(WCS) Wildlife Conservation Society, Indonesia merupakan salah satu program untukmelakukan kajian ekologi terumbu karang di Kabupaten Lombok Utara yang dilakukan pada tahun 2012 dalam upaya ntuk memberi dukungan kepada pengelolaan kawasan konservasi perairan nasional Taman Wisata Perairan Gili Matra. Dan Kemudian di lanjutkan pada tahun 2013, WCS melakukan kembali kajian ekologi terumbu karang di wilayah perairan Kabupaten Lombok Barat, Lombok Tengah dan Lombok Timur.
Pada tanggal 15 juni- 30 juni 2013 kegiatan survei ini dilaksanakan bertempat di 35 titik pengamatan yang mewakili perairan Kabupaten Lombok Barat, Lombok Timur dan Lombok Tengah. Kegiatan survei ekologi ini merupakan bagian dari komitmen WCS untuk mendukung program Kementerian Kelautan dan Perikanan (KKP) yang bertujuan untuk meningkatkan efektivitas pengelolaan kawasan konservasi perairan dan pengelolaan perikanan yang berkelanjutan di Provinsi Nusa Tenggara Barat.
Dan dari hasil kajian ini menemukan bahwa adanya kekayaan ekosistem terumbu karang di pulau Lombok, terdiri dari 66 general karang keras yang berasal dari 17 famili karang keras. Namun jika dilihat secara umum situasi serta kondisi ekosistem terumbu karang di perairan pulau Lombok mengalami kerusakan, dengan di nyatakankan olah hasil observasi menemukan bahwa tutupan substrat terumbu karang di Pulau Lombok didominasi oleh karang mati beralga sebesar 42,62%, sedangkan tutupan karang keras hanya sebesar 29,52%. Lokasi dengan tutupan karang keras tertinggi ditemukan di Kabupaten Lombok Barat sebesar 35.52%, sedangkan yang terendah ditemukan di Kabupaten Lombok Utara sebesar 22,78%.
Selain itu para tim peneliti juga dapat menemukan salah satu jenis karang endemik Indonesia yang tepatnya sudah tersebar di wilayah Lesser Sunda yaitu Acropora suharsonoi. Sampai saat ini the International Union for Conservation of Nature (IUCN) mernyatakan bahwa jenis karang tersebut baru ditemukan di wilayah Bali bagian barat, Bali bagian timur, dan Gili Matra Lombok. Dengan adanya penemuan tersebut , memberi harapan agar bisa mengungkap misteri keanekaragaman hayati laut di Lombok.
Selanjutnya, tim peneliti WCS yang menemukan bahwa adanya biomassa ikan karang di Pulau Lombok sebesar 541,85 kg per hektare. Dan Lokasi di Kabupaten Lombok Barat ditemukan biomassa ikan karang tertinggi sebesar 818,43 kg per hektare, dan Shinta T. Pardede mengatakan inilah salah satu hal yang menunjukkan bahwa Pulau Lombok memiliki potensi perikanan karang yang tinggi dibandingkan beberapa wilayah di Indonesia, selaku salah satu peneliti ikan karang WCS.
Mereka juga mencatat sebanyak 578 spesies yang berasal dari 162 genera dan 49 famili ikan karang yang ditemukan selama survei. Berdasarkan kelompok trofik, hampir 80% ikan karang di perairan Lombok didominasi oleh planktivora dan omnivora, yaitu kelompok ikan yang mayoritas dari famili Caesionidae (ekor kuning dan pisang-pisang), Pomacentridae (betok laut) dan Labridae (keling-kelingan), kecuali di Kabupaten Lombok Tengah.

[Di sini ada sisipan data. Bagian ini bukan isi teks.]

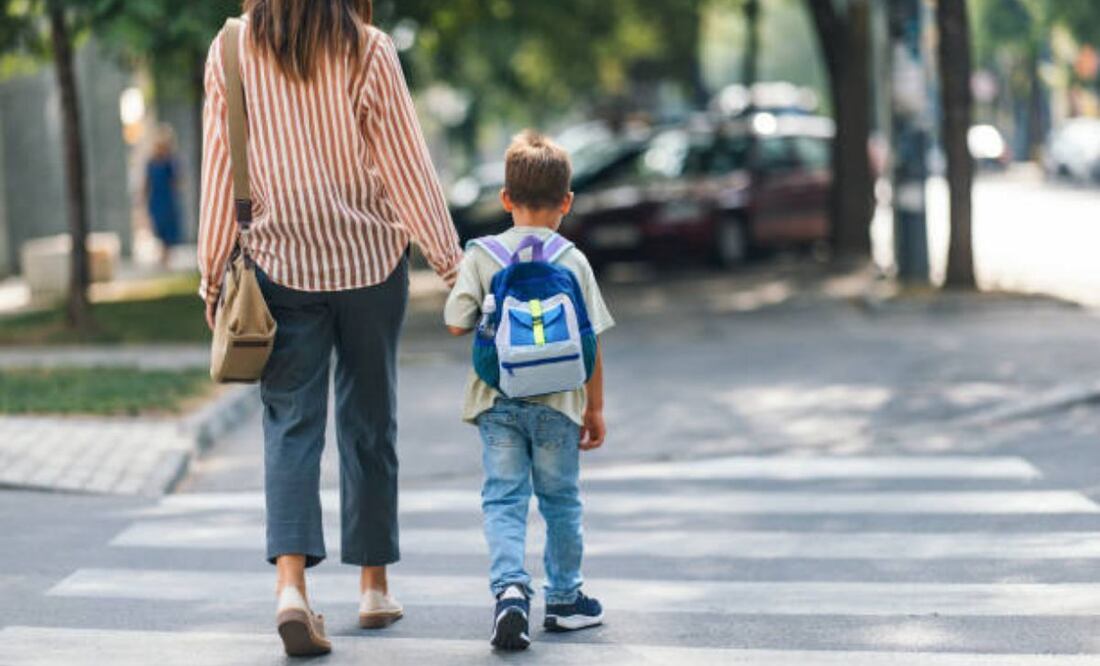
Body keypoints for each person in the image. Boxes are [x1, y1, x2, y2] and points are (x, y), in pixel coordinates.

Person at [197, 0, 463, 657]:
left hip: (279, 263)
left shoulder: (230, 49)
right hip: (369, 263)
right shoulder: (368, 48)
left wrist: (212, 273)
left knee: (290, 422)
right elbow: (406, 165)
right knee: (370, 418)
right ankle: (373, 588)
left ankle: (291, 590)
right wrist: (452, 266)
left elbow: (221, 170)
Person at [444, 131, 614, 651]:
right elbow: (591, 342)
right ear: (567, 202)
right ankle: (564, 599)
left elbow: (455, 323)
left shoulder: (482, 255)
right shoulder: (573, 260)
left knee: (504, 497)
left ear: (504, 198)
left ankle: (510, 590)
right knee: (561, 501)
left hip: (497, 402)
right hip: (559, 404)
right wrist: (595, 408)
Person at [145, 125, 183, 268]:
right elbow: (147, 182)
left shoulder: (170, 162)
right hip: (156, 199)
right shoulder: (151, 162)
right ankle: (163, 253)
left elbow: (177, 181)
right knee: (158, 226)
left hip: (168, 199)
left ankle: (166, 255)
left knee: (169, 227)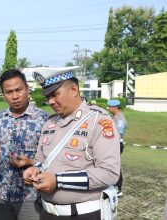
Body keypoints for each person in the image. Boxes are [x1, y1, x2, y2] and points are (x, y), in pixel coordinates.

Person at [23, 67, 120, 220]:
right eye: (48, 96)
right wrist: (34, 169)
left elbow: (109, 173)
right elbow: (43, 161)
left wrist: (58, 181)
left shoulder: (99, 121)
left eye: (55, 94)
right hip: (47, 212)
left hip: (83, 214)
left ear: (74, 89)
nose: (50, 101)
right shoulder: (49, 123)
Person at [0, 69, 49, 220]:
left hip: (30, 195)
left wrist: (30, 162)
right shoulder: (0, 117)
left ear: (27, 89)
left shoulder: (44, 119)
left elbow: (50, 158)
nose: (15, 96)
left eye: (19, 90)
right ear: (3, 94)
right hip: (1, 193)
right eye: (9, 92)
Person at [107, 99, 127, 197]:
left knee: (115, 165)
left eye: (109, 107)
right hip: (114, 144)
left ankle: (118, 187)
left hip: (117, 144)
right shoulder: (114, 117)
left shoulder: (120, 119)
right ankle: (114, 184)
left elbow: (119, 134)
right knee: (111, 164)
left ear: (114, 108)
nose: (108, 109)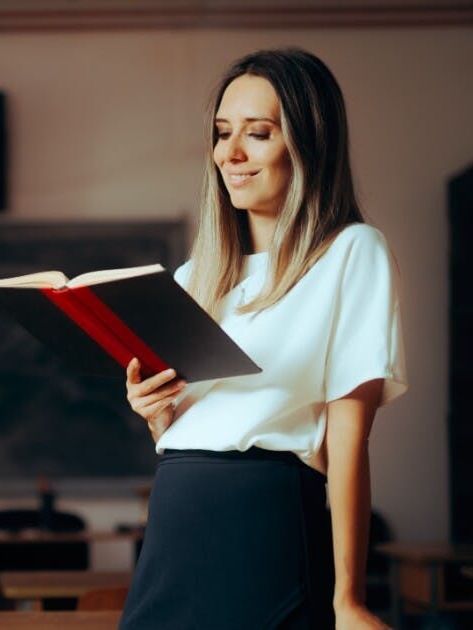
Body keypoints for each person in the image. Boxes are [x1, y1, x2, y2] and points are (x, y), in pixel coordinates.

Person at [119, 47, 407, 629]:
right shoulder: (194, 278)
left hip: (265, 527)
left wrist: (348, 597)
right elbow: (194, 426)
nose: (232, 153)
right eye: (223, 133)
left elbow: (349, 440)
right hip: (175, 523)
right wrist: (155, 414)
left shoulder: (352, 253)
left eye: (259, 133)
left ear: (307, 144)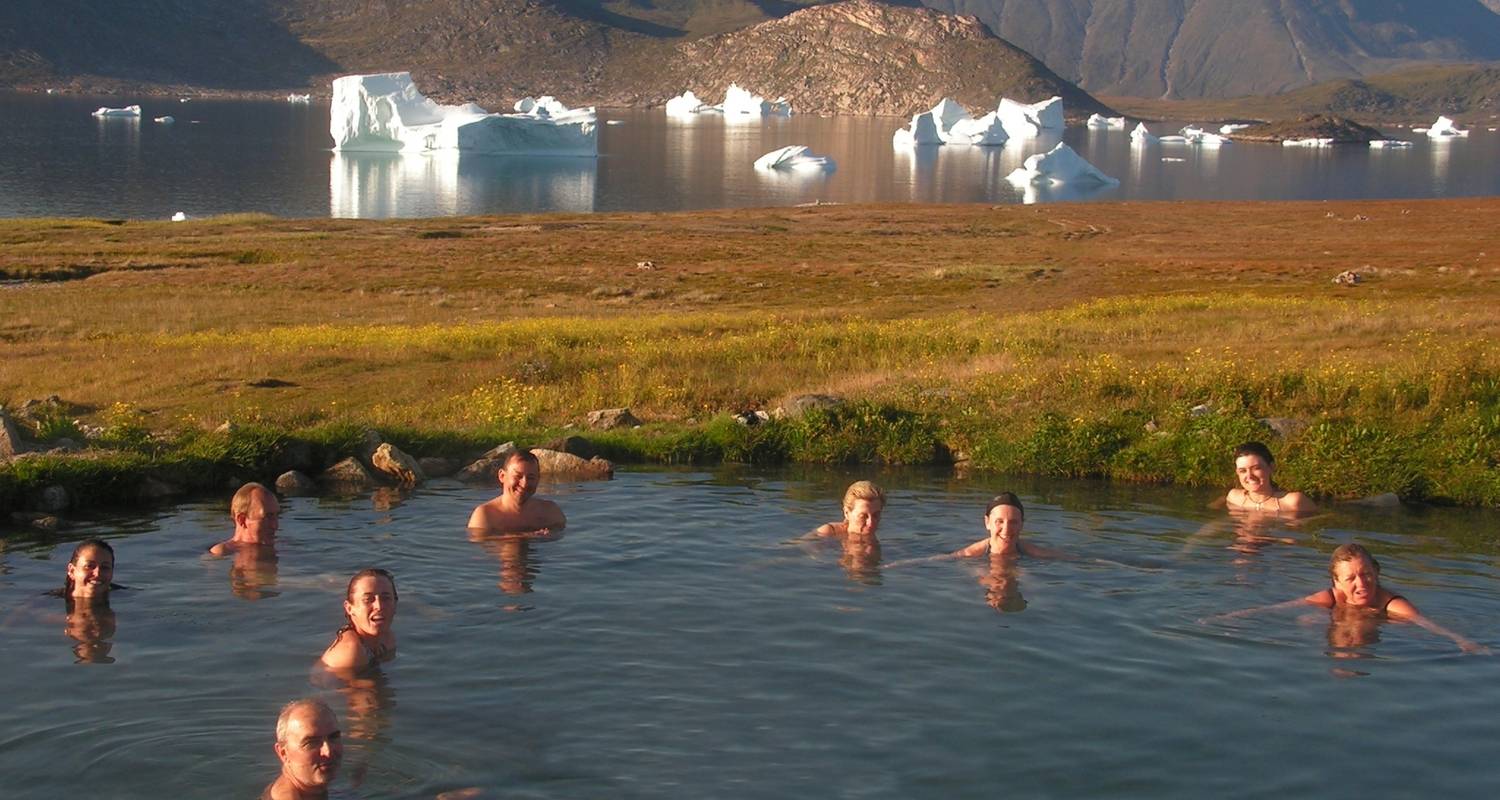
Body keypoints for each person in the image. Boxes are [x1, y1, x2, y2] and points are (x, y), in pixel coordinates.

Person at [1211, 543, 1486, 654]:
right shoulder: (1331, 597)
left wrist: (1462, 641)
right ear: (1337, 582)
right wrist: (1232, 617)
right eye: (1351, 578)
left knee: (1359, 630)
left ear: (1377, 572)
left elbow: (1428, 624)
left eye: (1366, 574)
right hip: (1338, 626)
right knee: (1305, 619)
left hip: (1378, 630)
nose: (1361, 583)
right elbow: (1277, 608)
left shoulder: (1391, 604)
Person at [467, 450, 566, 535]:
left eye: (531, 478)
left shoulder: (550, 512)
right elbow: (478, 550)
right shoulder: (486, 515)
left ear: (538, 479)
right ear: (502, 476)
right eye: (518, 476)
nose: (524, 484)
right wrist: (524, 537)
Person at [262, 698, 343, 800]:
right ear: (284, 753)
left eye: (333, 737)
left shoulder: (309, 789)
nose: (328, 752)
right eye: (311, 743)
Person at [320, 569, 398, 672]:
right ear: (349, 608)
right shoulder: (351, 650)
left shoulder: (387, 637)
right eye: (367, 600)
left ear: (395, 604)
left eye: (386, 598)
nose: (379, 606)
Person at [1225, 441, 1315, 514]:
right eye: (1243, 471)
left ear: (1271, 467)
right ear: (1237, 473)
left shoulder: (1293, 502)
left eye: (1256, 468)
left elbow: (1323, 517)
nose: (1249, 476)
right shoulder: (1234, 497)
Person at [209, 482, 281, 555]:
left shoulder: (281, 546)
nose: (275, 526)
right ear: (242, 520)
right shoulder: (222, 552)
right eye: (268, 516)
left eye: (276, 516)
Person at [813, 480, 885, 540]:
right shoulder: (828, 533)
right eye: (863, 516)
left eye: (876, 515)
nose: (871, 523)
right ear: (846, 513)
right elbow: (803, 550)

Potensi perikanan karang yang tinggi di Pulau Lombok, namun disisi lain terdapat ancaman terhadap degradasi ekosistem terumbu karang. karena hal ini terlihat jelas dari kerusakan habitat terumbu karang yang cukup besar, meninggalkan hamparan padang pecahan karang yang luas di hampir 40% luasan terumbu karangnya. Kondisi ini merata hampir di semua kabupaten di Pulau Lombok. di karenakan diduga adanya Praktek penangkapan ikan dengan bom dan racun.

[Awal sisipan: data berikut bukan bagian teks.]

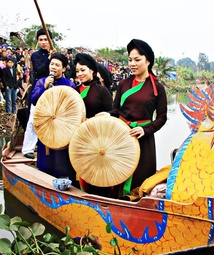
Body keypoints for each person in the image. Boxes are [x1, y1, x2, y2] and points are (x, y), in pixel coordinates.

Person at [110, 38, 167, 198]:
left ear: (148, 61)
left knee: (141, 179)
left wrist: (145, 129)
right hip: (122, 136)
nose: (132, 63)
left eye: (137, 59)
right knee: (116, 173)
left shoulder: (157, 88)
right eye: (130, 60)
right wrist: (106, 116)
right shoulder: (123, 84)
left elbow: (162, 117)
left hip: (143, 139)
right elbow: (116, 110)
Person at [69, 53, 113, 195]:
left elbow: (112, 113)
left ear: (92, 71)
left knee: (96, 175)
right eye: (77, 71)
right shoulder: (73, 92)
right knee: (75, 172)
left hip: (96, 141)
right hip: (77, 140)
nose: (80, 74)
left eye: (83, 70)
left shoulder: (102, 91)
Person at [30, 52, 76, 178]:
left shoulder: (69, 85)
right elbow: (34, 100)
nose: (53, 67)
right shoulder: (41, 81)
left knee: (61, 153)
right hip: (46, 123)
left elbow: (74, 105)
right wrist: (44, 87)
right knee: (46, 153)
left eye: (57, 65)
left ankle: (63, 178)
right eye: (52, 64)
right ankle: (45, 177)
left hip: (63, 125)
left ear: (64, 68)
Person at [21, 28, 56, 159]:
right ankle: (28, 149)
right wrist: (49, 58)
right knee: (33, 120)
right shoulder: (36, 55)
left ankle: (53, 147)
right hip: (39, 89)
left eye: (46, 39)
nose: (43, 42)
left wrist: (55, 58)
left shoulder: (56, 54)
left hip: (53, 90)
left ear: (50, 41)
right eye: (40, 40)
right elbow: (40, 71)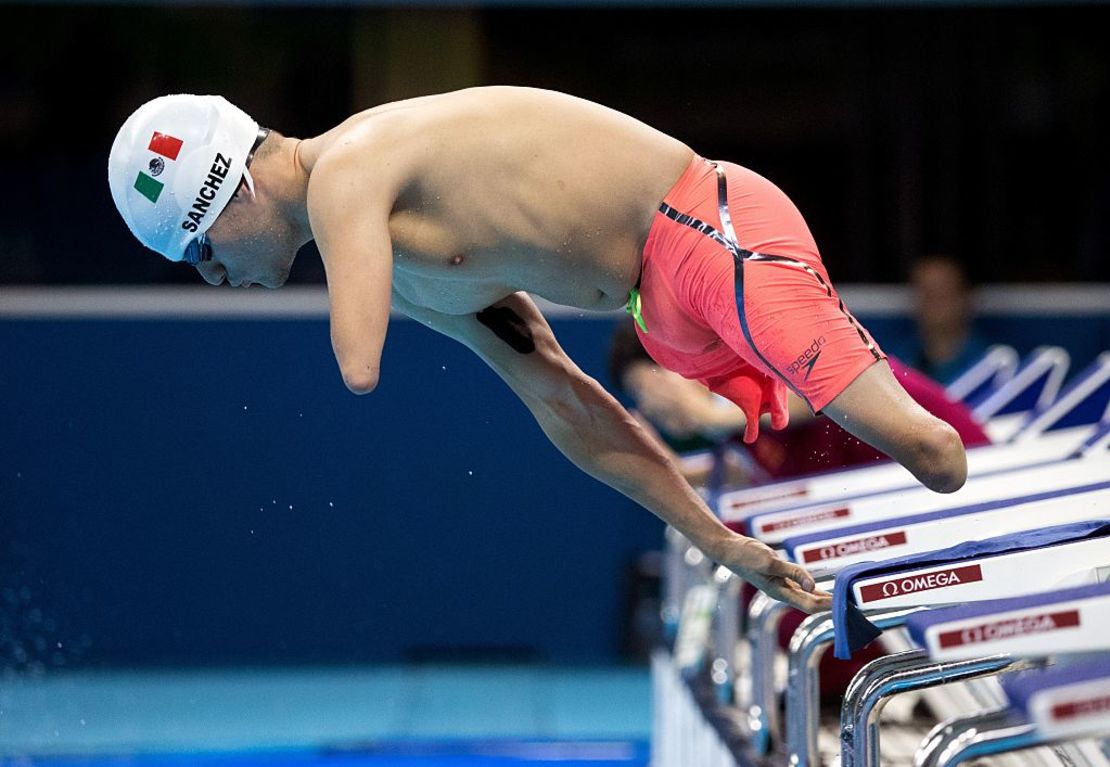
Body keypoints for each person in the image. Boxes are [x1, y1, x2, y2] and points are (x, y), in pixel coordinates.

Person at [108, 87, 968, 614]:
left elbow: (358, 367)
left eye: (201, 254)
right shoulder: (403, 271)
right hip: (658, 311)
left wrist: (345, 256)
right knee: (868, 443)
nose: (217, 279)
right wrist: (717, 540)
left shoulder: (349, 171)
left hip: (711, 231)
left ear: (234, 191)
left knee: (935, 455)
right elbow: (563, 399)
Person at [608, 319, 991, 481]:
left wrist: (703, 414)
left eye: (651, 388)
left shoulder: (773, 363)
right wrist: (677, 469)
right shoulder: (737, 412)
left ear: (685, 359)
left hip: (973, 480)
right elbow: (757, 466)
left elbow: (813, 396)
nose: (653, 406)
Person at [887, 254, 991, 385]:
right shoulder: (896, 364)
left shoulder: (990, 363)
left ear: (965, 297)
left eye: (944, 291)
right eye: (926, 292)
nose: (934, 301)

Tingkat Efektivitas pengelolaan TWP Gili Matra sebagai salah satu kawasan konservasi perairan nasional dibawah Kementerian Kelautan dan Perikanan telah berada pada tahap dikelola minimum. Demikian pula dengan Kabupaten Lombok Timur dengan adanya KKPD Gili Lawang dan Gili Sulat, KKPD Gili Petagon, serta lokasi Suaka Perikanan di Sapakoko, Gili Rango, Taked Pedamekan, Gusoh Sandak, dan Taked Belanting.